Hatching date and blood urea levels

High values of urea have proven to be good indicators of undernourishment (Garcia-Rodriguez et al. 1987a; Ferrer et al. 1987; Polo 1995), while total protein concentrations tend to decrease under conditions of malnutrition (Garcia-Rodriguez et al. 1987a). Triglyceride and cholesterol values are related to lipid ingestion as well as endogenous synthesis (Ferrer et al. 1987), and glucose values may decrease with prolonged food deprivation (Garcia-Rodriguez et al. 1987b). Urea is a minor pathway for protein degradation in birds but the activity of liver arginase (the enzyme on which urea production in birds depends) has increased after a prolonged fast, and the rise of urea during protein catabolism may be explained by a greater arginine availability (Garcia-Rodriguez et al. 1987a). Most birds will begin to use protein as an energy source once fat stores have been depleted; however, the point at which a bird transitions from using stored fat to muscle tissue as an energy source can also vary between species. Emperor Penguins, Aptenodytes forsteri (Groscolas 1982; Robin et al. 1988), will still have lipid stores when β-hydroxybutyrate levels in blood begin to decrease, possibly as an adaptation to maintain a critical level in the lipid composition of adipose tissue for thermal insulation in cold water. Similar pattern was described in the Chinstrap penguin Pygoscelis antarctica (Alfonso-Alvarez et al. 2003).
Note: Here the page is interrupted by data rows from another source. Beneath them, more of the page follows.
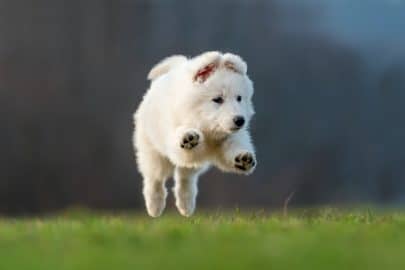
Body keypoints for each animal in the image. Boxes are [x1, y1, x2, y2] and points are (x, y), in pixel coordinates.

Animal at [134, 51, 258, 217]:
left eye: (239, 98)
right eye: (217, 99)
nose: (240, 120)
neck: (208, 129)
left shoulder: (229, 137)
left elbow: (234, 147)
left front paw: (243, 159)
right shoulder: (175, 135)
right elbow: (181, 136)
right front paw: (188, 137)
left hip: (192, 166)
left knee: (185, 178)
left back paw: (186, 205)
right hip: (153, 151)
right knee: (155, 178)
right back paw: (155, 206)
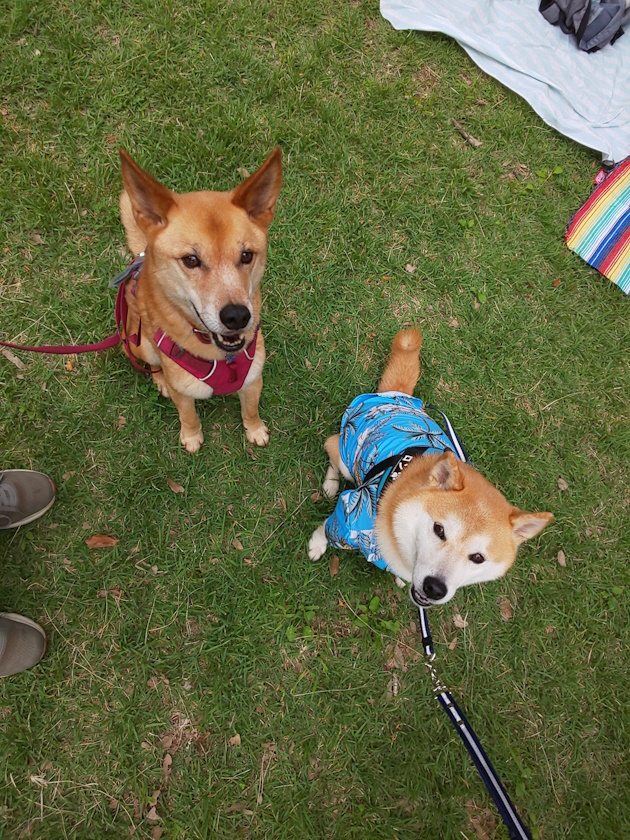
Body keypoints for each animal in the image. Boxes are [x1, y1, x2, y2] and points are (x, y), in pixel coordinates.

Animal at [118, 147, 282, 453]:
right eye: (191, 260)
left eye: (246, 255)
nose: (237, 316)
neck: (221, 357)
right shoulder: (183, 392)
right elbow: (189, 416)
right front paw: (192, 437)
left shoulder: (253, 380)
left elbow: (251, 410)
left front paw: (255, 430)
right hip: (139, 344)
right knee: (153, 365)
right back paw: (159, 379)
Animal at [308, 329, 553, 606]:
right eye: (439, 530)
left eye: (478, 557)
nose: (435, 588)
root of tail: (395, 396)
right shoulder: (348, 514)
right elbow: (325, 530)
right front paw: (316, 545)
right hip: (346, 458)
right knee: (331, 450)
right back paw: (330, 484)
In the present study, we did not conduct any experiment of fasting and refeeding under controlled situations, but correlations of urea levels with hatching date clearly support the former as indicative of nutritional conditions. It has been frequently demonstrated that females reproducing earlier in the season produced larger broods with offspring in better physical condition (Klomp 1970; Newton and Marquiss 1984; Ferrer et al. 1993; Moreno et al. 1997). For example, early Spanish Imperial Eagle nestlings were better nourished than later ones (Ferrer et al. 1993; Muriel et al. 2013), and the same was found in short-toed eagles Circaetus gallicus (Baumbusch et al. 2021). In the present study, urea was correlated to hatching dates, with those chicks hatched at the end of the breeding season being in worse condition.

These different conditions could affect all the subsequent behavior of juveniles that start dispersal period in very different situations. For example, in Spanish imperial eagle, the maximum dispersal distances that occurs two years’ later were highly correlated with nestling nutritional conditions, being longer for those young with lower urea level when they were 45 days old, i.e., in better nutritional conditions (Ferrer 1992a, 1993; Ferrer and Morandini 2017). In Black-browed Albatrosses Thalassarche melanophrys, for instance, physiological condition determined behavioral response of nestlings to a shy-bold continuum test, being bolder with poor nutritional conditions (Morandini and Ferrer 2019). In consequence, determination of physiological conditions should be considered in any active conservation program for WTSE, as in any replication of this reintroduction elsewhere, because this would have important consequences in dispersal distances and behavioral responses of nestlings after being released.